## WHAT TO DO
Rewrite the material below as a Markdown table with the columns Row and Line text, starting at the line that contains "The pressure gauge" and ending at the line that contains "As read: 0 °F". Omit blank lines and pictures.

[Opening DATA FOR THE TASK section]

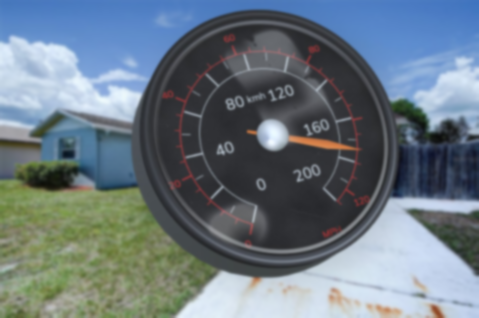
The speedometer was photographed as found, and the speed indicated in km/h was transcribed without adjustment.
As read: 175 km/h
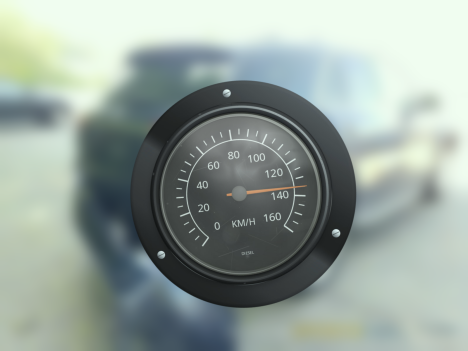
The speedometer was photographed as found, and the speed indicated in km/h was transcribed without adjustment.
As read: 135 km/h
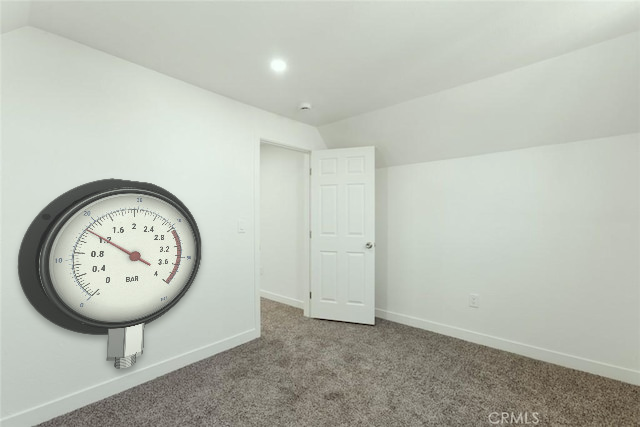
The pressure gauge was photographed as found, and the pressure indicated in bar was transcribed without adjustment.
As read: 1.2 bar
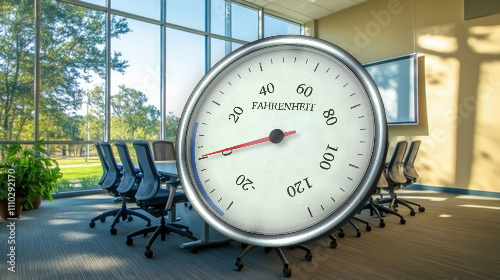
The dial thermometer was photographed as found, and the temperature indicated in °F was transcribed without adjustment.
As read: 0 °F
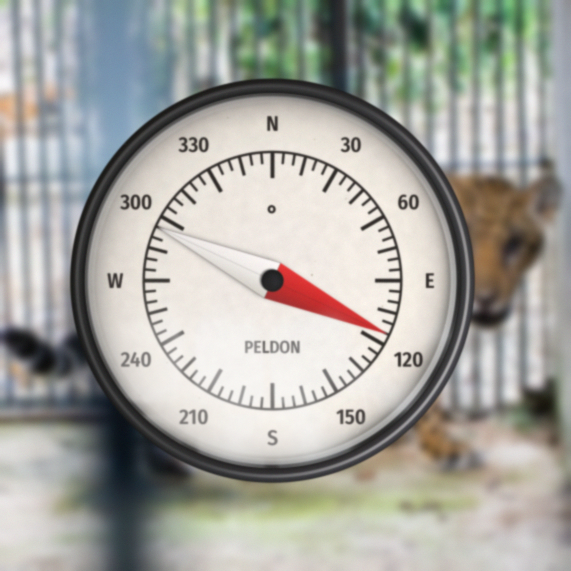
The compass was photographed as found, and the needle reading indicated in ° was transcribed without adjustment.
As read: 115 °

[Closing DATA FOR THE TASK section]
[Opening DATA FOR THE TASK section]

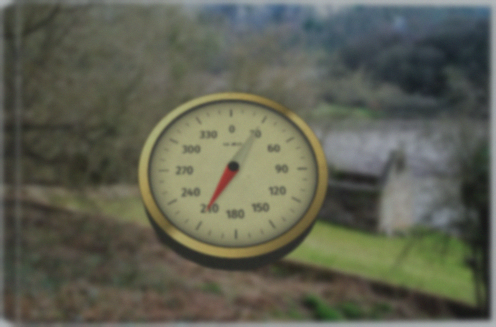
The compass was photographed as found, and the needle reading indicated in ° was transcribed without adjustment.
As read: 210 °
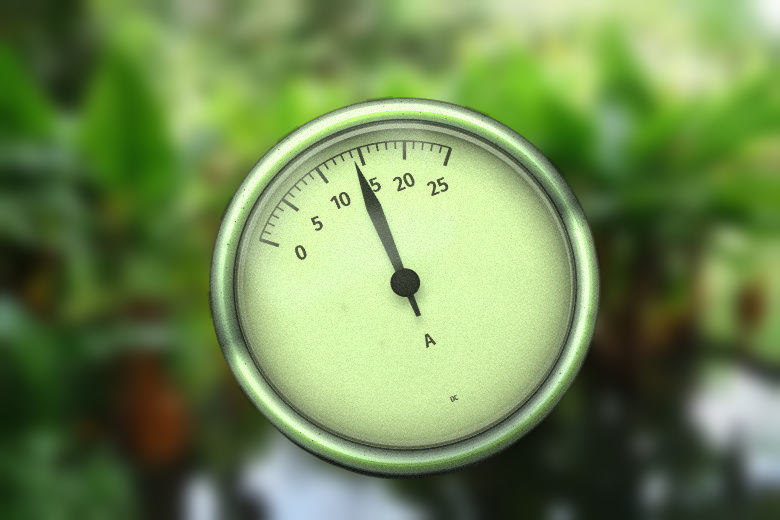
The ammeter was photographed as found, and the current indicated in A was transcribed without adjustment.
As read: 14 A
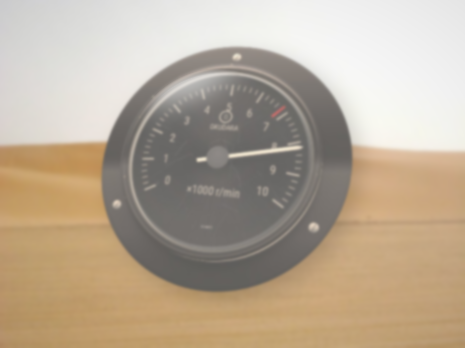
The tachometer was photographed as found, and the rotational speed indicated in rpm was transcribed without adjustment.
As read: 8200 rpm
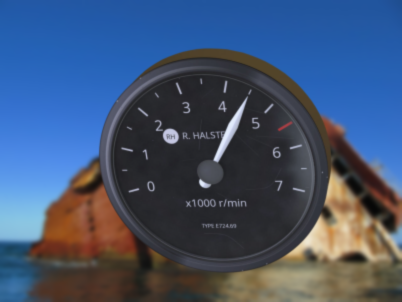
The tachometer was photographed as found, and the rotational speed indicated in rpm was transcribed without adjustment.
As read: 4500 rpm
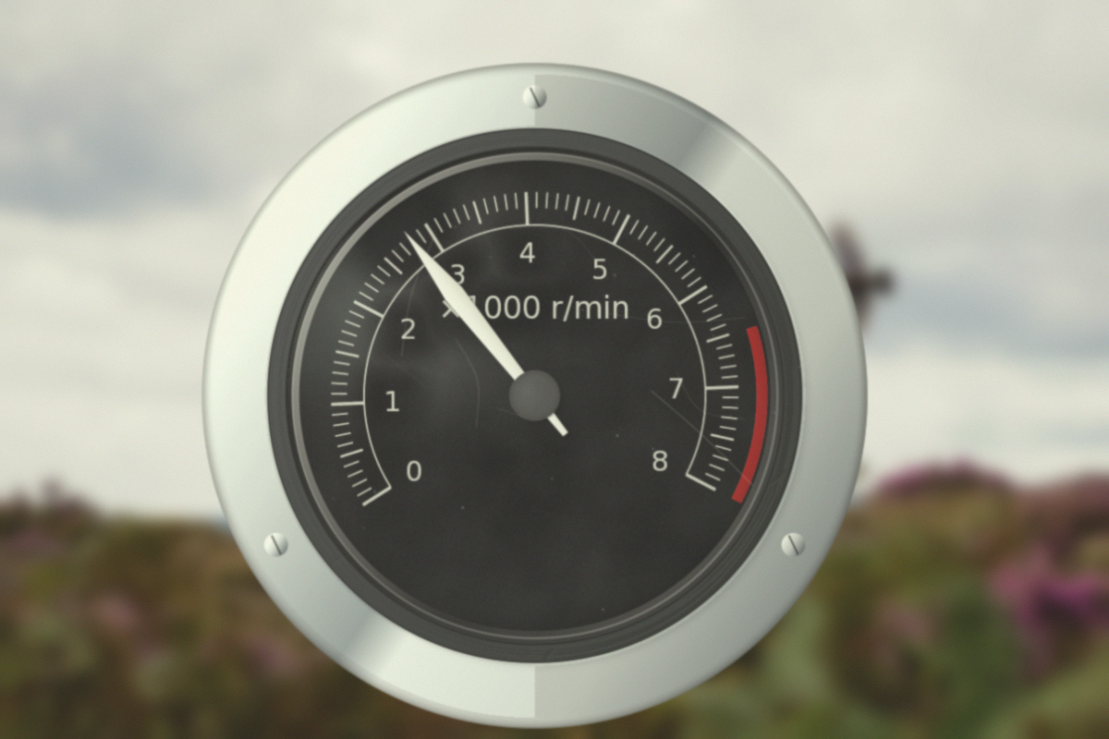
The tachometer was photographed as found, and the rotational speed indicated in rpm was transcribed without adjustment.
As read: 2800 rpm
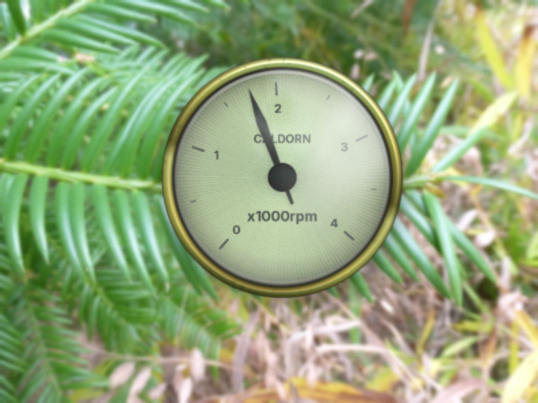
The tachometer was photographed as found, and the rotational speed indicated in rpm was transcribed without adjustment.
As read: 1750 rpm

[Closing DATA FOR THE TASK section]

## YOUR RESPONSE
| Row | Line text |
|---|---|
| 1 | The pressure gauge was photographed as found, and the pressure indicated in bar was transcribed without adjustment. |
| 2 | As read: 1.2 bar |
| 3 | The dial thermometer was photographed as found, and the temperature indicated in °F was transcribed without adjustment. |
| 4 | As read: 0 °F |